Flanders Classics CEO Tomas Van Den Spiegel confirmed last week that his organisation requested that Bracke not attend its events ahead of the Tour of Flanders while the case is ongoing. He also stated that race organisers don't have the authority to prohibit Bracke from being at the races.
A representative from Doltcini-Van Eyck-Proximus confirmed to Cyclingnews that, while it did not agree with Flanders Classics' request, Bracke will not attend any of its events until the UCI Disciplinary Commission reaches a decision and that Liesbet De Vocht will direct the team.
Code of Ethics overhaul
The Ethics Commission was introduced in 2016. It acts externally to the sport governing body and includes five members, mainly lawyers, appointed by the UCI Congress.

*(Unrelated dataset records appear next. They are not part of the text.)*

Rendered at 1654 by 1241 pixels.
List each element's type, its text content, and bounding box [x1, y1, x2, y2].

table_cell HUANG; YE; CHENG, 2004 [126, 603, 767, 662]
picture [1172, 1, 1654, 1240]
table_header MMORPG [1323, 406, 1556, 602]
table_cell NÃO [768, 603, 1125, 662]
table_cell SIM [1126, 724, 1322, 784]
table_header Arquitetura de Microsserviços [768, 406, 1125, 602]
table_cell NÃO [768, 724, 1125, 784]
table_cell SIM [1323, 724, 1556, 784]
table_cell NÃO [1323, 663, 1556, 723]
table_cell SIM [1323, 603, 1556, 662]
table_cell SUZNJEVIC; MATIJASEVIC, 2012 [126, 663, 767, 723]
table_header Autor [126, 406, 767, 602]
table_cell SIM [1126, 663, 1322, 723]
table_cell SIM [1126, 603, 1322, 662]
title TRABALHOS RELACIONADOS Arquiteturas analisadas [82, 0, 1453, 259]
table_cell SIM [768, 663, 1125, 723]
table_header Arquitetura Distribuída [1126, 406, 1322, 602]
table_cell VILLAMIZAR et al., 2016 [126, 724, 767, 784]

Its primary responsibility is to ensure that the Code of Ethics is respected. It investigates any complaint, denunciation or breach of the Code, and like the Disciplinary Commission, operates under the authority of the Court of Arbitration for Sport (CAS).
The Code of Ethics has undergone an overhaul in recent years and now covers team management and staff. Prompted by the International Olympic Committee’s (IOC) introduction of the Safeguarding Toolkit in 2018, it now also includes 'anonymity of the plaintiff,' to better protect the victim's privacy and new dedicated reporting channels for filing complaints.
The UCI has confirmed to Cyclingnews, that the Code of Ethics is expected to be revised again with discussions to take place at the the next Management Committee meeting.
In addition that the Code of Ethics could, in future, give provisional sanctioning powers to the Ethics Commission. This could potentially help to temporarily remove from the sport those who are found guilty of violating the Code of Ethics, at least until the Disciplinary makes a final decision on sanctioning.
Bracke's case is one of two high-profile investigations to have happened in professional cycling recently.
The Ethics Commission also found Health Mate-Cyclelive team manager Patrick Van Gansen guilty of violating the Code of Ethics in a multi-complaint abuse case, and 10 months later, he was given a partially retroactive 22-month suspension by the Disciplinary Commission.
“The UCI is committed to providing a safe environment for all cycling stakeholders, free from any form of discrimination. Since being put in place in 2016, the Ethics Commission has dealt with a variety of topics and enabled the UCI to fulfill its duty of enforcing ethical rules and behaviour. The Ethics Commission has proven its ability to deal with highly sensitive subjects and in full independence," the UCI wrote in a statement to Cyclingnews.